What is expected: Copy exactly the line containing "left_click(1041, 664)" and all the lines that follow it to the end of the records, minus the pictures.

Material for the task:
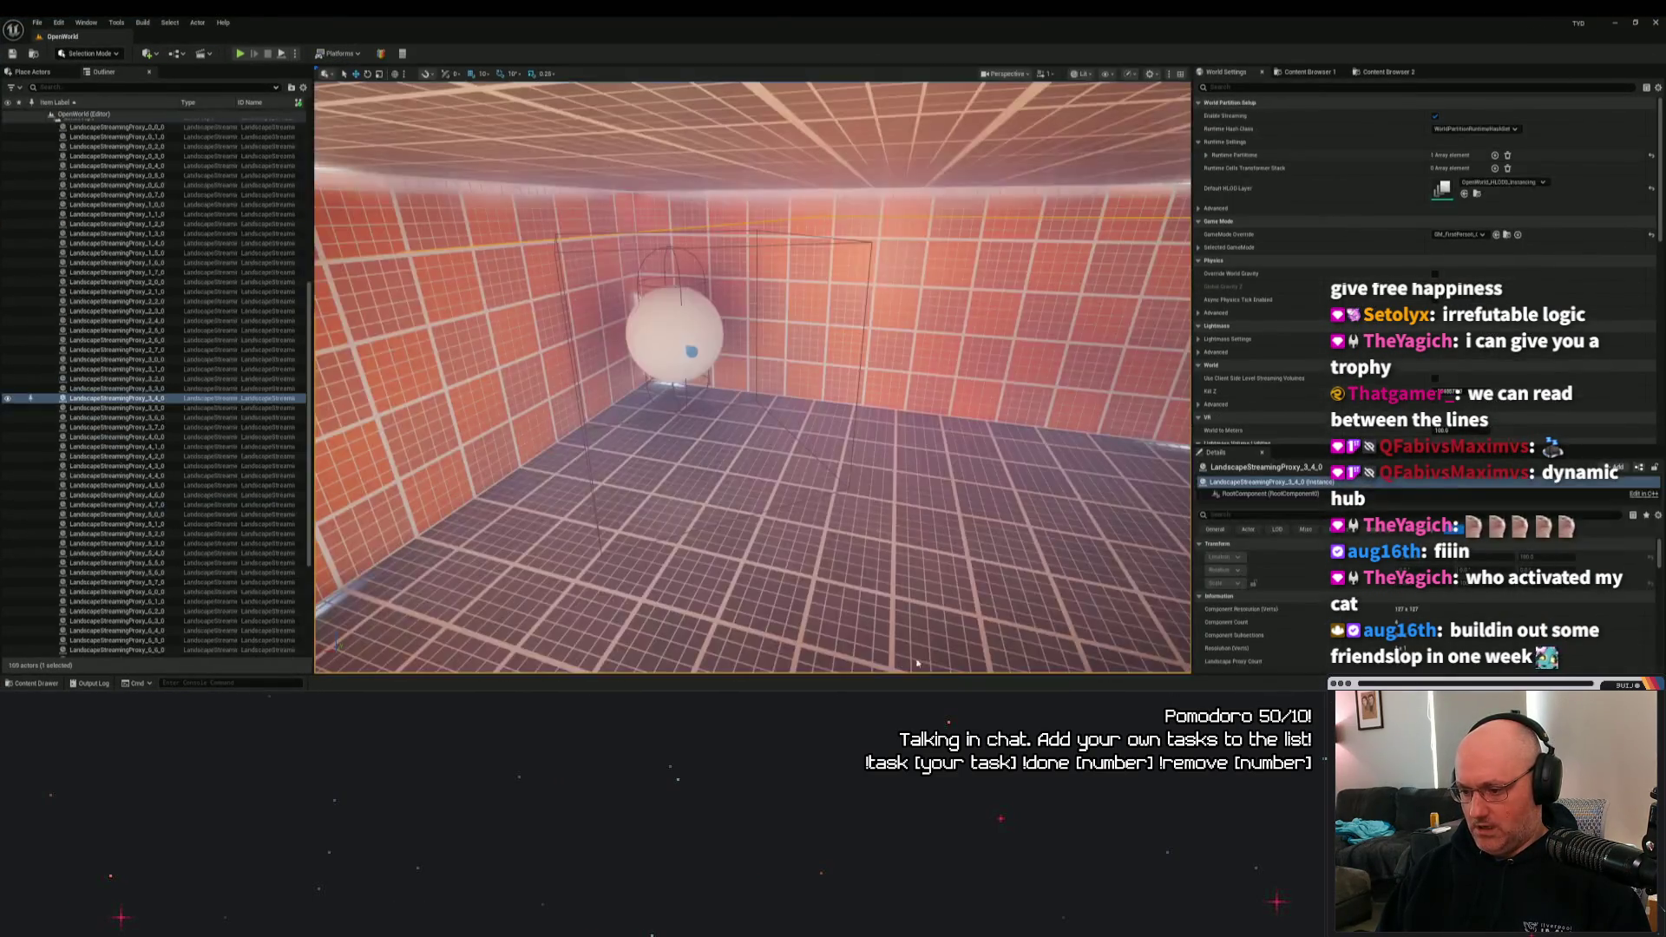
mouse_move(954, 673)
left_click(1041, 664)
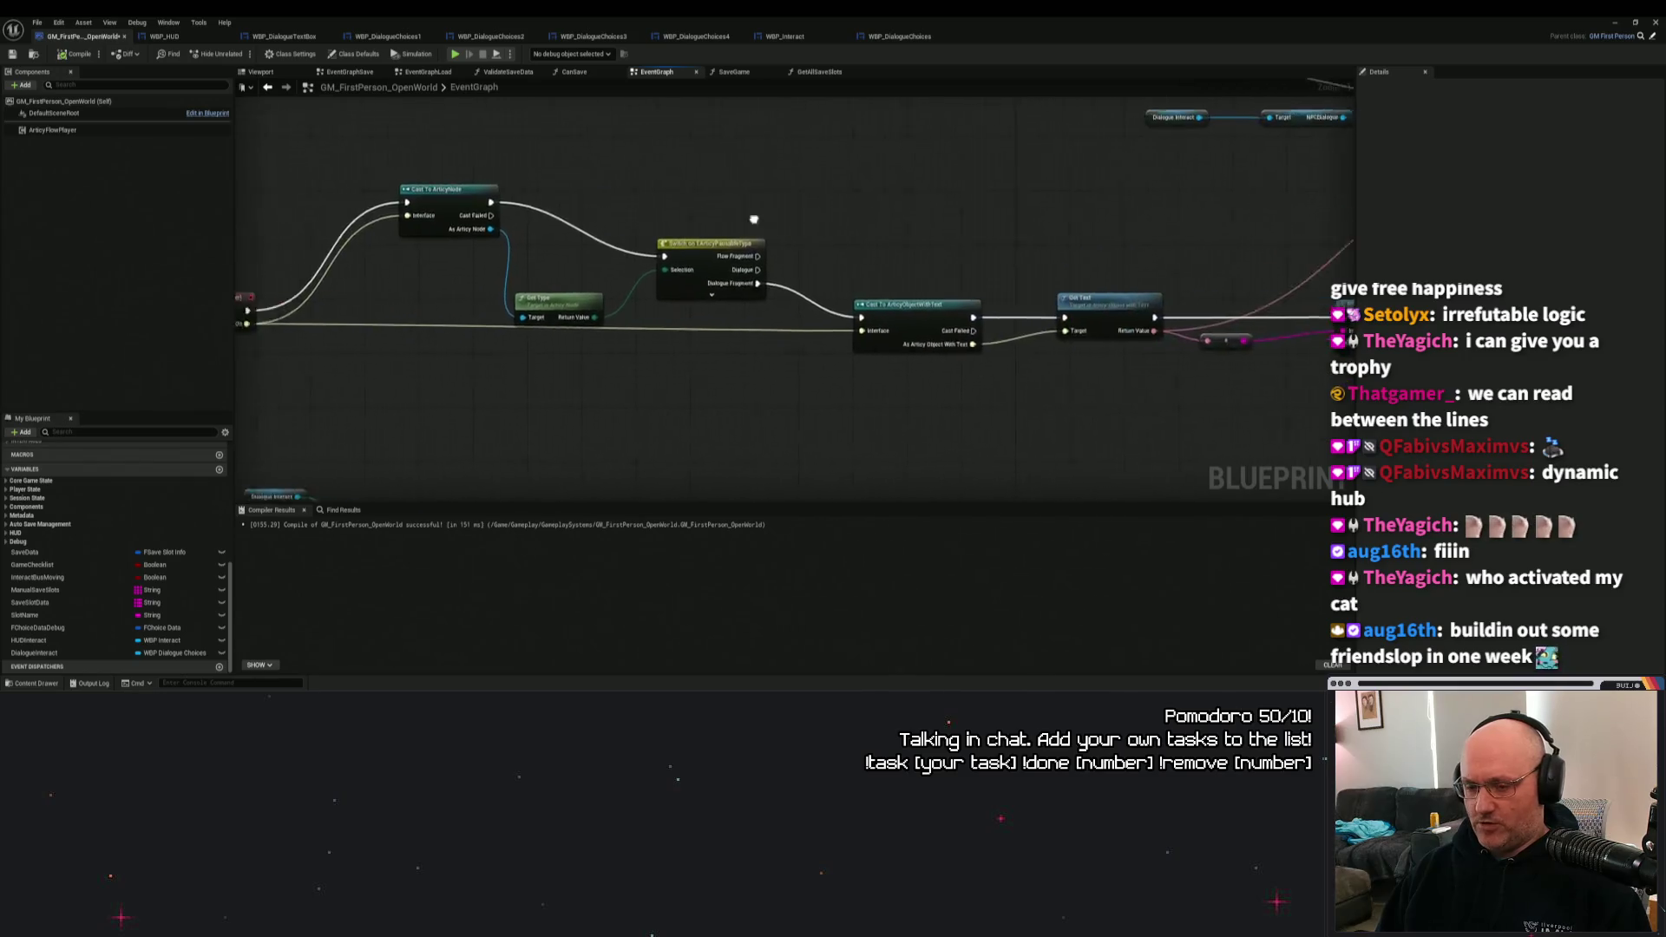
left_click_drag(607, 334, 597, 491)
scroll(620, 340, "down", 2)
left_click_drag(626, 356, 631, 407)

Exercise solution:
left_click(1041, 664)
left_click_drag(607, 334, 597, 491)
scroll(620, 340, "down", 2)
left_click_drag(626, 356, 631, 407)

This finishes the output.